Brands are made manifest in the world through the marks and signs they deploy in the environments we live in. These signs include brand insignia, logotypes, slogans and taglines, as well as jingles and other forms of sound branding. They serve as statements about the environments in which they’re found, or the objects on which they’re placed. All of them serve as environmental predicates. They provide us with a basis for making choices or responding to our environment. They orient, identify, beckon or warn. This is how they integrate our behavior – both immediately and at a distance in time and space. It’s in this sense that the term “predication” is used here.
Understanding not only single brands, but ‘constellations’ of brands in complex sets affects how we travel, what medication we take, what gifts we buy our loved ones, what schools we choose for our children, and what political course we might endorse. Today our environments are filled with brand signs that’ve been intentionally designed to communicate a given value. The trouble is that they often communicate values whether or not the marked product, service, office, object or place really has anything to do with those values. For example, following the 2010 Macondo blowout that resulted in the explosion of Deepwater Horizon, while oil gushed into the Gulf of Mexico for about three months, many people who lived on or near the Gulf came to associate the BP brand with a set of concrete experiences that are difficult to reconcile with the aspirational themes evoked by the brand’s beautiful, flowering green and yellow insignia.
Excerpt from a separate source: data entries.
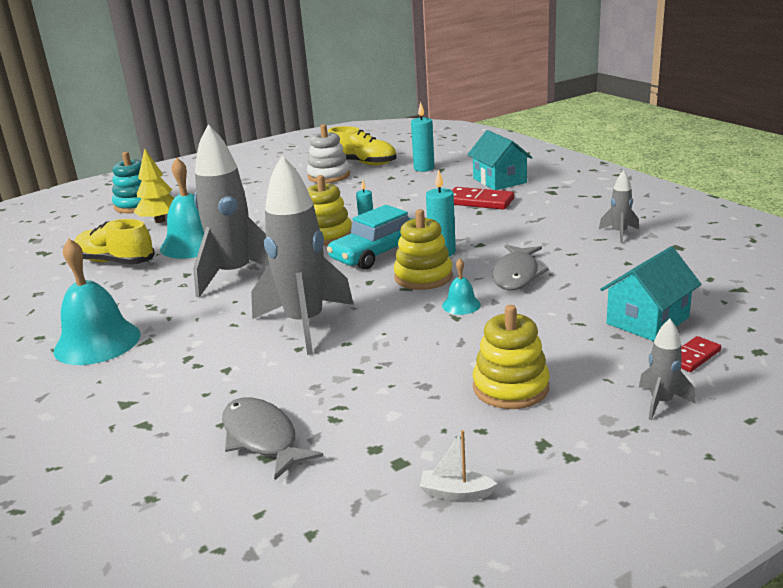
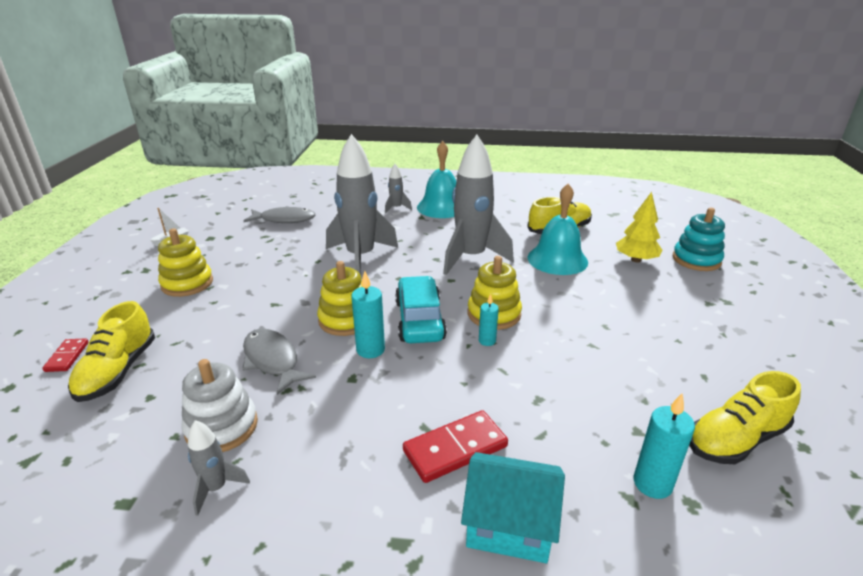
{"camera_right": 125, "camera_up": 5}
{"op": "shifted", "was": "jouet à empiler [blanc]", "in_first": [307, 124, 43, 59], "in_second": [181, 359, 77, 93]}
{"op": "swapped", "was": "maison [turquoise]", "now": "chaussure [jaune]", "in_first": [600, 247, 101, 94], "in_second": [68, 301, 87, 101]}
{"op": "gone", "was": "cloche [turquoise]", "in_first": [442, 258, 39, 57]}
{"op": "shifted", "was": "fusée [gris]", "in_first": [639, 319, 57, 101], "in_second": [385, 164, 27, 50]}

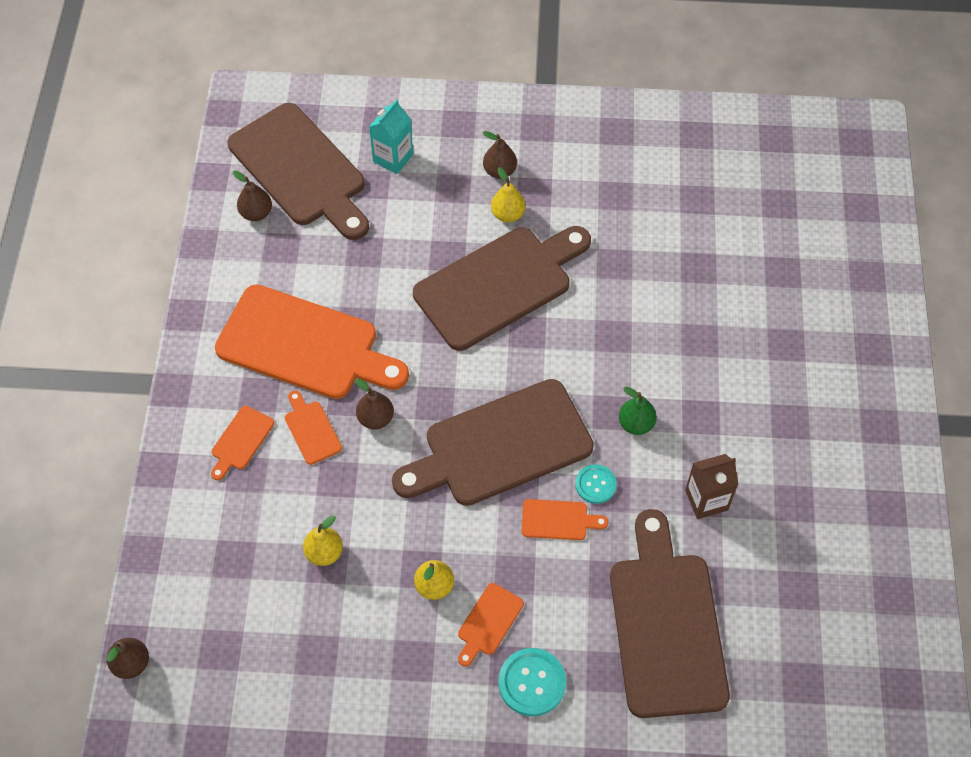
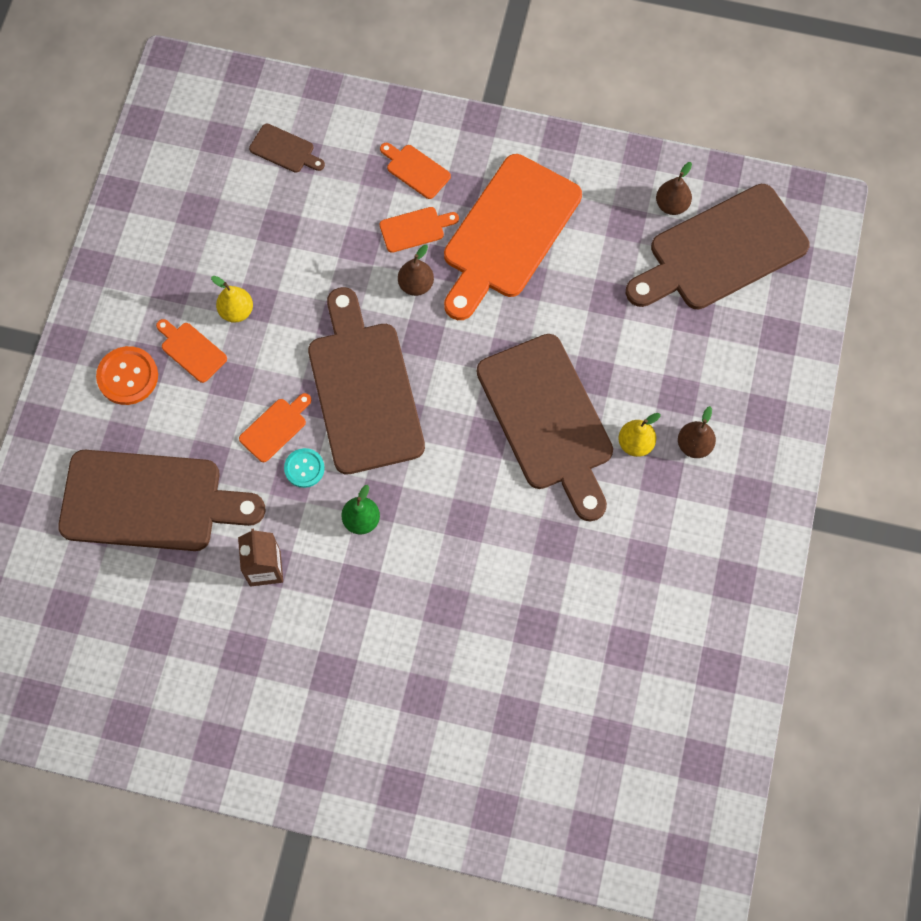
{"camera_right": 100, "camera_up": 10}
{"op": "gone", "was": "brique de lait [turquoise]", "in_first": [369, 99, 44, 75]}
{"op": "rotated", "was": "planche à découper [orange]", "in_first": [521, 499, 87, 41], "in_second": [239, 393, 73, 69], "clockwise": -150}
{"op": "gone", "was": "poire [jaune]", "in_first": [303, 516, 40, 50]}
{"op": "gone", "was": "poire [marron]", "in_first": [107, 638, 42, 41]}
{"op": "repainted", "was": "bouton [turquoise]", "now": "bouton [orange]", "in_first": [498, 648, 68, 68], "in_second": [96, 346, 62, 59]}
{"op": "new", "now": "planche à découper [marron]", "in_second": [249, 123, 76, 50]}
When this kind of dissonance between brand claims expressed through signs and our own personal experience arises it creates uncertainty. We ask ourselves, “Can this sign be trusted? Should I make decisions based on the offerings and promises associated with it?” Signs of this sort are predications about the environment that might not be reliable as a basis for making behavioral determinations. The uncertainty that this engenders is particularly pronounced in the case of commercial marks. It arises from the intentional and sophisticated use of projected emotional values that’ve been linked to brand signs designed to stimulate us to act or feel a certain way. These marks are central to marketing and advertising practices, which are intended to create consumer desire.
There’s no shortage of information that supports the idea that uncertainty in the marked environment can lead to serious problems with our behavior. Ethological research shows clearly that an unfamiliar environment can create stress for the animals that inhabit it. We know that the marks in our environment – like those in the environments of many other animals – provide a foundation for our orientation in space and time. When the predication-value of these marks becomes uncertain the result is a deeply-felt disorientation.
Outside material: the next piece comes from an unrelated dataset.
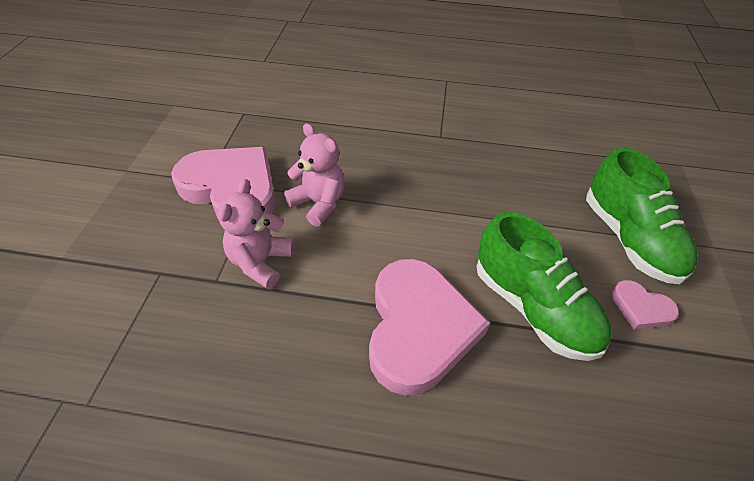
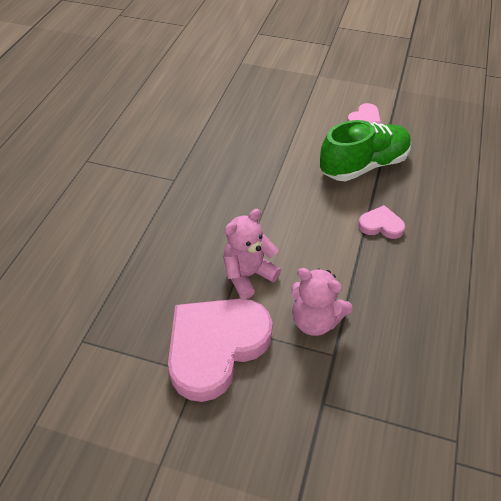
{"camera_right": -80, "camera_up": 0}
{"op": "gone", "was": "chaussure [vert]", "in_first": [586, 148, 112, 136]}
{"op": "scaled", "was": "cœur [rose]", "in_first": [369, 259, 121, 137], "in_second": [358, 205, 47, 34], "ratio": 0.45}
If we look to Classical Conditioning the idea is that a conditioned stimulus – for example ringing a bell or displaying a commercial brand mark – elicits a conditioned response like salivation or desire for a product or offering. But the type of associative learning revealed in a conditioned response cannot be established unless the effects (the brand promise) are consistently associated with the cause (engagement with the brand). In other words, brand signs must demonstrate clear predictive value in order to be accepted as a basis for making behavioral determinations.
Successful brand marks are those which have been consistently associated with products, services or offerings that deliver on the brand promise. But such examples of sustainable branding are more the exception than the rule, not least because the advertising and marketing industry responsible for creating brands and brand communications is not known for comprehensive theories or long-term concerns about the future.
This is beginning to change. The greatest challenge lies in the fact that advertising and marketing professionals are hired and fired, rewarded or reprimanded based on their ability to make companies more profitable in the short term. There’s little or no concern with the long-term consequences of any particular brand strategy. Even all the recent proliferation of talk about ‘green’ this and ‘green’ that is often driven more by the desire to seem responsible rather than to actually be responsible. This is a fact that people around the world cannot fail to notice. And this is about a lot more than just becoming a responsible, respected and highly profitable brand; to continue to fail to recognize the ways in which the marked environment affects behavior, the ways in which an uncertain, ambiguous environment could actually engender distrust and contribute to anti-social behavior is actually dangerous.